There seem to be two main kinds of test function for no-derivative optimizers:
- one-liners like the Rosenbrock function ff., with start points
- sets of real data points, with an interpolator
Is it possible to compare say 10d Rosenbrock
with any real 10d problems ?
One could compare in various ways:
describe the structure of local minima,
or run optimizers A B C on Rosenbrock and on some real problems;
but both of these seem difficult.
(Maybe theorists and experimenters are just two quite different cultures, so I'm asking for a chimera ?)
See also:
- scicomp.SE question: Where can one obtain good data sets/test problems for testing algorithms/routines?
- Hooker, "Testing Heuristics: We Have It All Wrong" is scathing: "the emphasis on competition ... tells us which algorithms are better but not why."

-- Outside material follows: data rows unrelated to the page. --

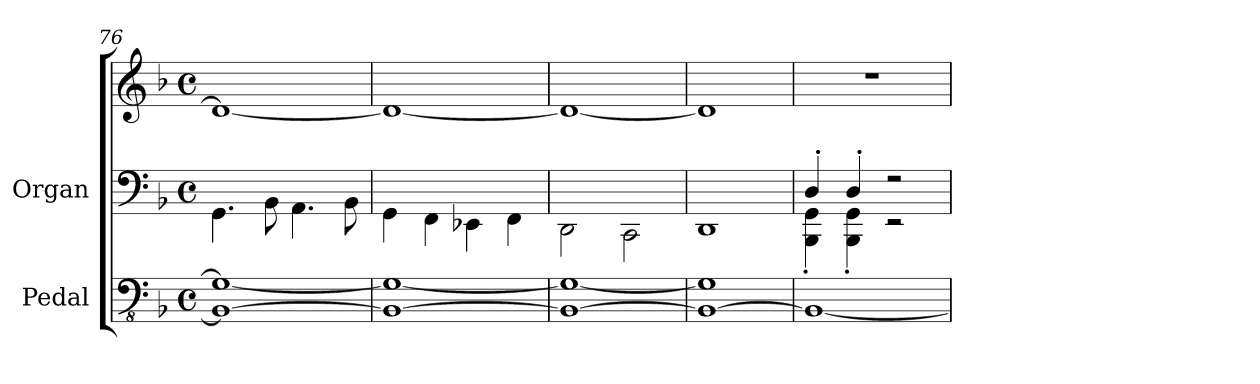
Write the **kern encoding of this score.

**kern	**kern	**kern
*part2	*part1	*part1
*staff3	*staff2	*staff1
*I"Pedal	*I"Organ	*
*clefFv4	*clefF4	*clefG2
*k[b-]	*k[b-]	*k[b-]
*M4/4	*M4/4	*M4/4
*met(c)	*met(c)	*met(c)
=76	=76	=76
*^	*	*^
1BBB-_	1GG_	4.GG\	1ryy	1d_
.	.	8BB-\	.	.
.	.	4.AA\	.	.
.	.	8BB-\	.	.
!!LO:LB:g=z	!!
=77	=77	=77	=77	=77
1BBB-_	1GG_	4GG\	1ryy	1d_
.	.	4FF\	.	.
.	.	4EE-X\	.	.
.	.	4FF\	.	.
=78	=78	=78	=78	=78
1BBB-_	1GG_	2DD\	1ryy	1d_
.	.	2CC\	.	.
=79	=79	=79	=79	=79
1BBB-_	1GG]	1DD	1ryy	1d]
*v	*v	*	*v	*v
=80	=80	=80
*	*^	*
1BBB-_	4D'/	4BBB-\' 4GG\'	1r
.	4D'/	4BBB-\' 4GG\'	.
.	2r	2r	.
*	*v	*v	*
=	=	=
*-	*-	*-
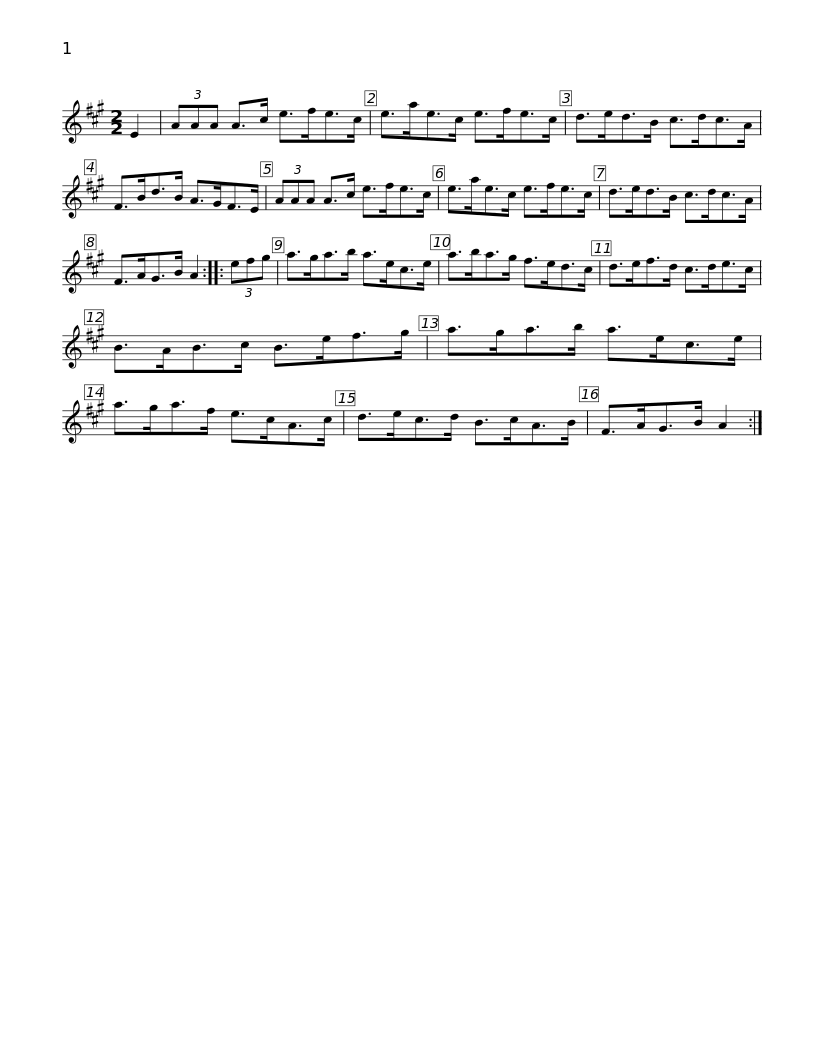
X:1
L:1/8
M:2/2
I:linebreak $
K:A
V:1 treble
V:1
 E2 | (3AAA A>c e>fe>c | e>ae>c e>fe>c | d>ed>B c>dc>A | F>Bd>B A>GF>E |$ %5
 (3AAA A>c e>fe>c | e>ae>c e>fe>c | d>ed>B c>dc>A | F>AG>B A2 :: (3efg |$ %10
 a>ga>b a>ec>e | a>ba>g f>ed>c | d>ef>d c>de>c | B>AB>c B>ef>g |$ a>ga>b a>ec>e | %15
 a>ga>f e>cA>c | d>ec>d B>cA>B | F>AG>B A2 :| %18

(Added in September 2014):
The plot below compares 3 DFO algorithms on 14 test functions in 8d from 10 random start points: BOBYQA PRAXIS SBPLX from NLOpt
$\times$ 14 N-dimensional test functions, Python under gist.github from this Matlab by A. Hedar
$\times$ 10 uniform-random startpoints in each function's bounding box.
On Ackley, for example, the top row shows that SBPLX is best and PRAXIS terrible; on Schwefel, the bottom right panel shows SBPLX finding a minimum on the 5 th random start point.
Overall, BOBYQA is best on 1, PRAXIS on 5, and SBPLX (~ Nelder-Mead with restarts) on 7 of 13 test functions, with Powersum a tossup. YMMV ! In particular, Johnson says, "I would advise you not to use function-value (ftol) or parameter tolerances (xtol) in global optimization."
Conclusion: don't put all your money on one horse, or on one test function.